- Work item:
When you retype the data, keep every word exactly and include none of the pictures.

Images with lens parameters

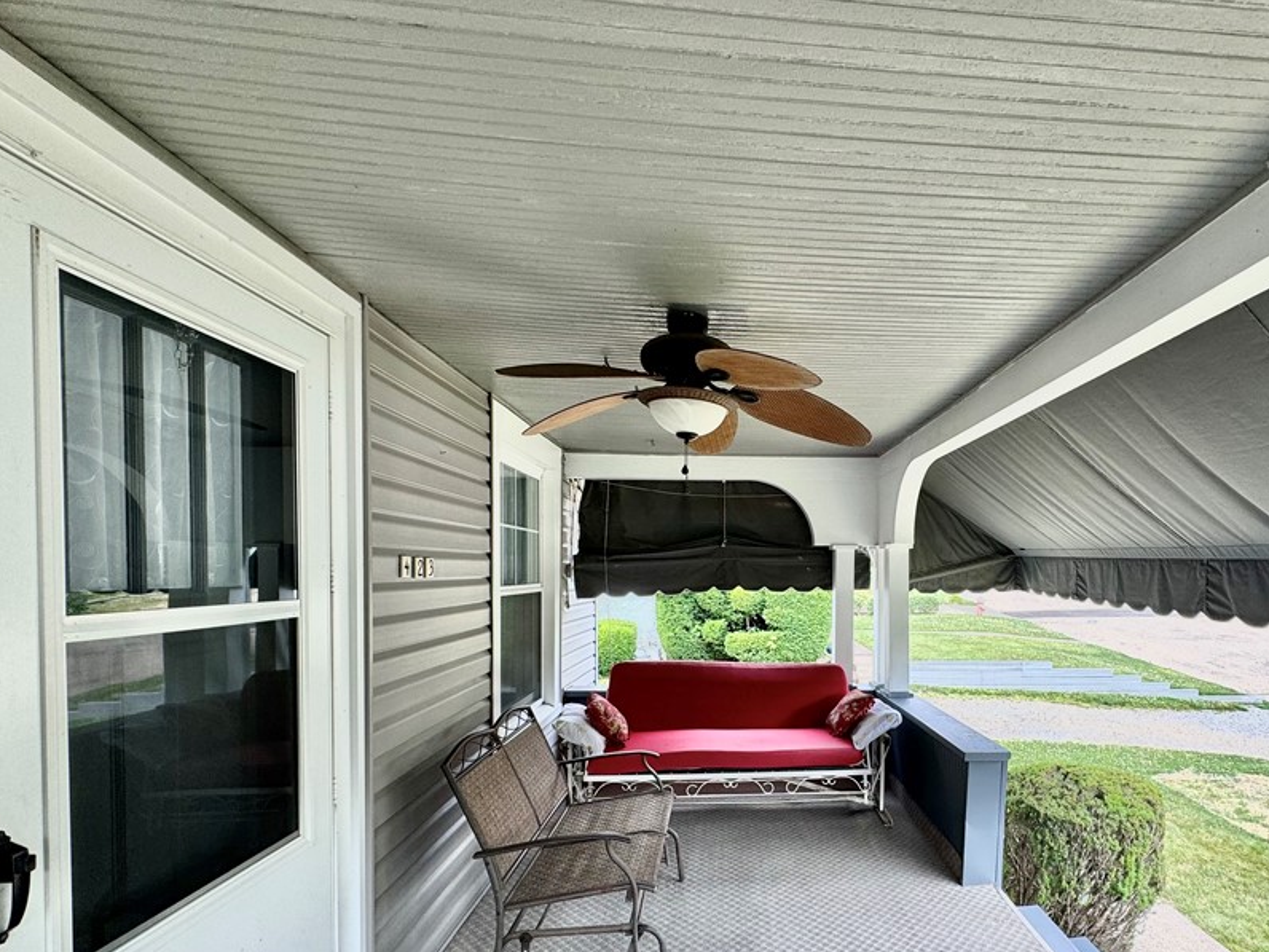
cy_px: 582
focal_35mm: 18
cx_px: 791
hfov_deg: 86.1
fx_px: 660
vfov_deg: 70.7
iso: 64
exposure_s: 1/99
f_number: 2.2
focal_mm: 2.22
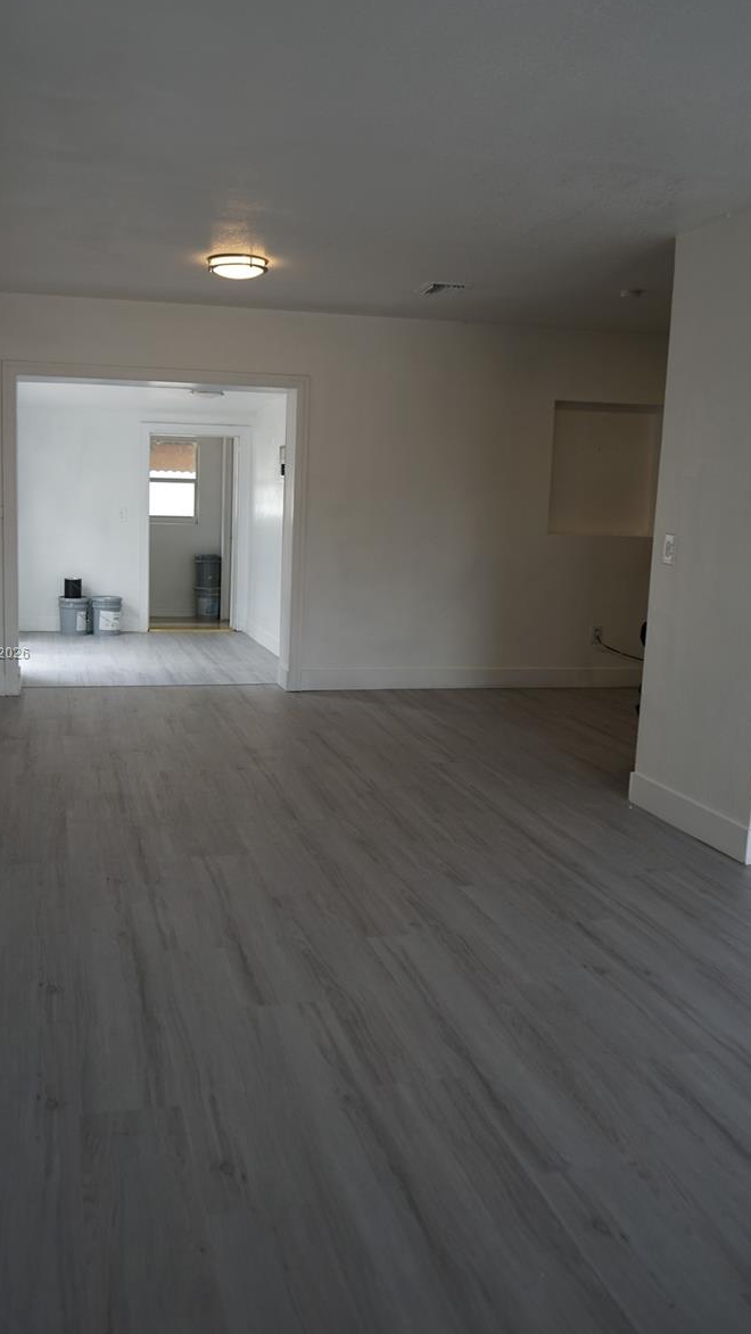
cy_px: 654
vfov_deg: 64.3
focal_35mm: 30
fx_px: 1062
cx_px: 301
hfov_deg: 38.8
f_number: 4
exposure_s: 1/160
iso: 160
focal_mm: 28
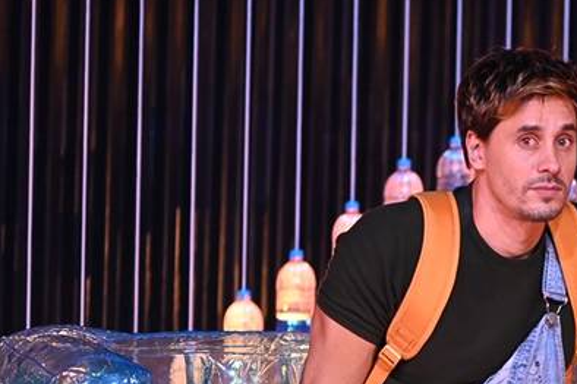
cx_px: 820
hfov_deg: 6.4
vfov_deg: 4.3
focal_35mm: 320
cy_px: 341
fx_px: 5124
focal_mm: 105
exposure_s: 1/200
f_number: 3.2
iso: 1600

- Result for this exercise:
cy_px: 582
focal_35mm: 18
cx_px: 791
hfov_deg: 86.1
fx_px: 660
vfov_deg: 70.7
iso: 64
exposure_s: 1/99
f_number: 2.2
focal_mm: 2.22
cy_px: 654
vfov_deg: 64.3
focal_35mm: 30
fx_px: 1062
cx_px: 301
hfov_deg: 38.8
f_number: 4
exposure_s: 1/160
iso: 160
focal_mm: 28
cx_px: 820
hfov_deg: 6.4
vfov_deg: 4.3
focal_35mm: 320
cy_px: 341
fx_px: 5124
focal_mm: 105
exposure_s: 1/200
f_number: 3.2
iso: 1600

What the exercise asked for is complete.